Second issue is the abundance of pine trees committing suicide on our property, I have a pile of logs, filled with beetles continuing to eat away at the logs. I don't mind making them into firewood if there is a market for them (out door boilers?). Whenever I see firewood for sale, it is never pine.
 
You need a small operation with a band mill. The market has really softened in the last couple years. The pine is gonna be a hard sell for anything other than chip wood or shavings. Beatle killed pine is almost worthless for anything other then chips or mulch wood. A small market did exist for something called "Blued Pine boards" or sometimes referred to as "Blue Jean" pine. The window is small due to the quickly deterioration of the heart wood and sap wood going bad even faster.

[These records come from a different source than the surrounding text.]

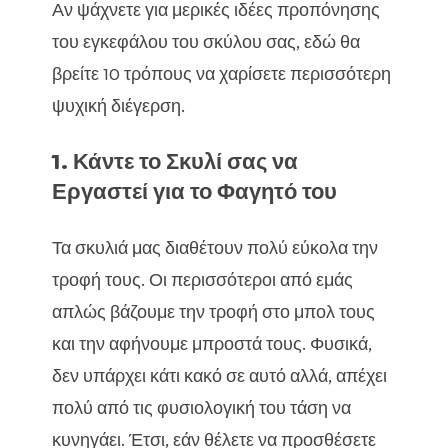
Αν ψάχνετε για μερικές ιδέες προπόνησης
του εγκεφάλου του σκύλου σας, εδώ θα
βρείτε 10 τρόπους να χαρίσετε περισσότερη
ψυχική διέγερση.
1. Κάντε το Σκυλί σας να
Εργαστεί για το Φαγητό του
Τα σκυλιά μας διαθέτουν πολύ εύκολα την
τροφή τους. Οι περισσότεροι από εμάς
απλώς βάζουμε την τροφή στο μπολ τους
και την αφήνουμε μπροστά τους. Φυσικά,
δεν υπάρχει κάτι κακό σε αυτό αλλά, απέχει
πολύ από τις φυσιολογική του τάση να
κυνηγάει. Έτσι, εάν θέλετε να προσθέσετε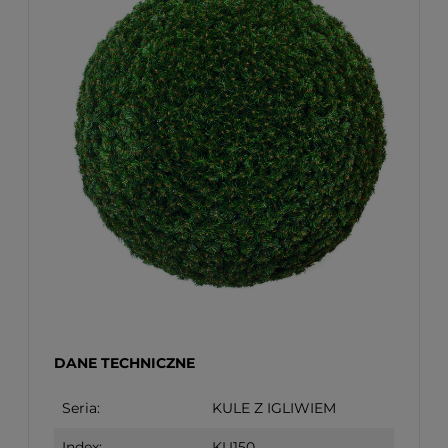
DANE TECHNICZNE
Seria:
KULE Z IGLIWIEM
Index:
KU150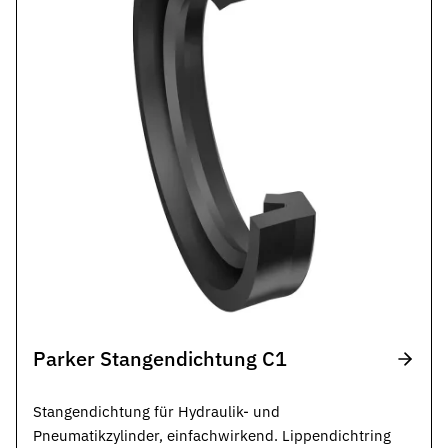
Parker Stangendichtung C1
Stangendichtung für Hydraulik- und
Pneumatikzylinder, einfachwirkend. Lippendichtring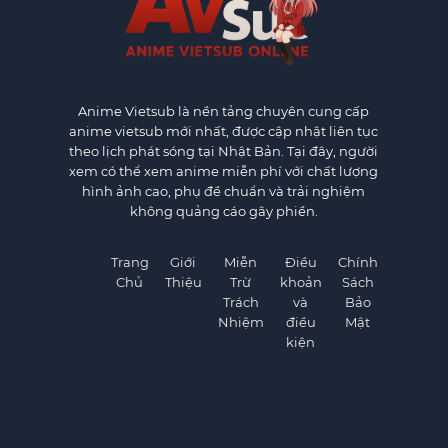
Anime Vietsub
là nền tảng chuyên cung cấp
anime vietsub mới nhất, được cập nhật liên tục
theo lịch phát sóng tại Nhật Bản. Tại đây, người
xem có thể xem anime miễn phí với chất lượng
hình ảnh cao, phụ đề chuẩn và trải nghiệm
không quảng cáo gây phiền.
Trang
Giới
Miễn
Điều
Chính
Chủ
Thiệu
Trừ
khoản
Sách
Trách
và
Bảo
Nhiệm
điều
Mật
kiện
×
×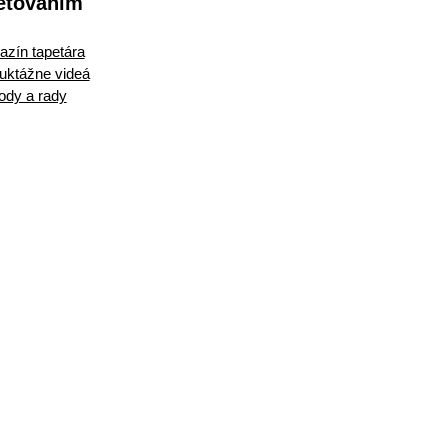
etovaním
zín tapetára
ruktážne videá
ody a rady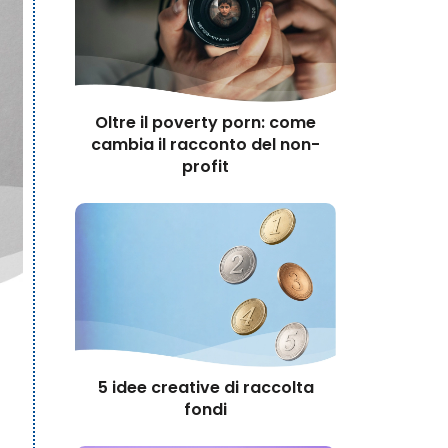
Oltre il poverty porn: come
cambia il racconto del non-
profit
5 idee creative di raccolta
fondi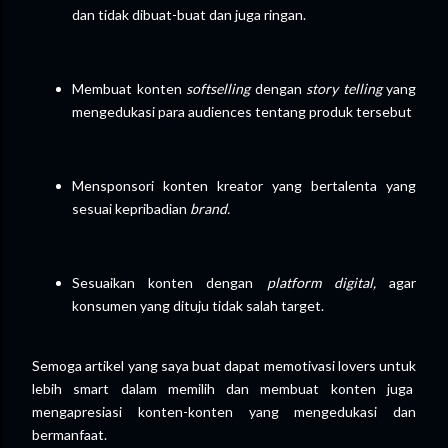
dan tidak dibuat-buat dan juga ringan.
Membuat konten
softselling
dengan
story
telling
yang
mengedukasi para audiences tentang produk tersebut
Mensponsori konten kreator yang bertalenta yang
sesuai kepribadian
brand.
Sesuaikan konten dengan
platform digital,
agar
konsumen yang dituju tidak salah target.
Semoga artikel yang saya buat dapat memotivasi lovers untuk
lebih smart dalam memilih dan membuat konten juga
mengapresiasi konten-konten yang mengedukasi dan
bermanfaat.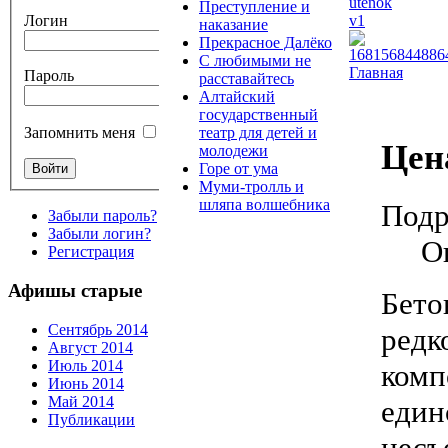
Преступление и
Логин
наказание
Прекрасное Далёко
С любимыми не
Главная
Пароль
расставайтесь
Алтайский
государственный
театр для детей и
Запомнить меня
Цен
молодежи
Горе от ума
Муми-тролль и
шляпа волшебника
Подр
Забыли пароль?
Забыли логин?
О
Регистрация
Афишы старые
Бето
Сентябрь 2014
ред
Август 2014
Июль 2014
комп
Июнь 2014
Май 2014
еди
Публикации
нес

Blue Jean pine makes beautiful craft wood for siding (interior) and some less structural applications. Used properly it still needs kiln dried.
 
My experience has been nobody wants the pines.
That was my assumption.

You need a small operation with a band mill. The market has really softened in the last couple years. The pine is gonna be a hard sell for anything other than chip wood or shavings. Beatle killed pine is almost worthless for anything other then chips or mulch wood. A small market did exist for something called "Blued Pine boards" or sometimes referred to as "Blue Jean" pine. The window is small due to the quickly deterioration of the heart wood and sap wood going bad even faster.

Blue Jean pine makes beautiful craft wood for siding (interior) and some less structural applications. Used properly it still needs kiln dried.
Do people pay for these, or at least pick them up for free?
 
I've been piddling with this stuff for nearly 2 decades and its still one of the biggest challenges. My parents have a neighbor that will take oak for firewood if I don't want it, but he won't pay for it. There's a sawmill near me that will take pine for about $5-7/ton, and another that will pay a little better by the boardfoot but they are harder to deal with and aren't always buying and have weird hours. Nobody around here buys hardwoods, so I end up splitting it or cutting it on the sawmill and watching it rot. I need to build a shed to put it under. I've had some spalted maple, black walnut, red oak, white oak, and cherry boards listed on FB for over a year and I've sold ONE board. All that to say, its hard to get rid of timber unless you have enough to entice a logger, or something really special.
 
That was my assumption.


Do people pay for these, or at least pick them up for free?
Side hustlers want everything free! Doesn't matter the hustle in my experience.

Small legitimate business may pay. Most of these would rather come custom cut what you want to keep or trade a portion of the lumber. You get some they get some.

In the end the headache probably isn't worth it. A free wood add targeted at a small band mill, mulch operation might hook a potential deal but unlikely. The market got real soft when everybody and their brother bought cheap Chinese mills thinking they struck gold.

A local high end wood workers shop or guild might get word to a potential interest. That or search a local band mill operator in your area and reach out.
 
That was my assumption.


Do people pay for these, or at least pick them up for free?
I had been slowly taking the pines down on my property, but there were just too many of them, so I ended hiring a guy. Nobody quoted doing it for free. I think I paid $8,000 for a guy to take down about 50 pine trees on my property. I had him push most of them in a gulley, so he didn't even have to haul them off.
 
I burn pine a lot, but also oak, maple, Bradford pear, birch, poplar, and whatever else I can get. But its almost always just ejat somebody had blow down and its always free.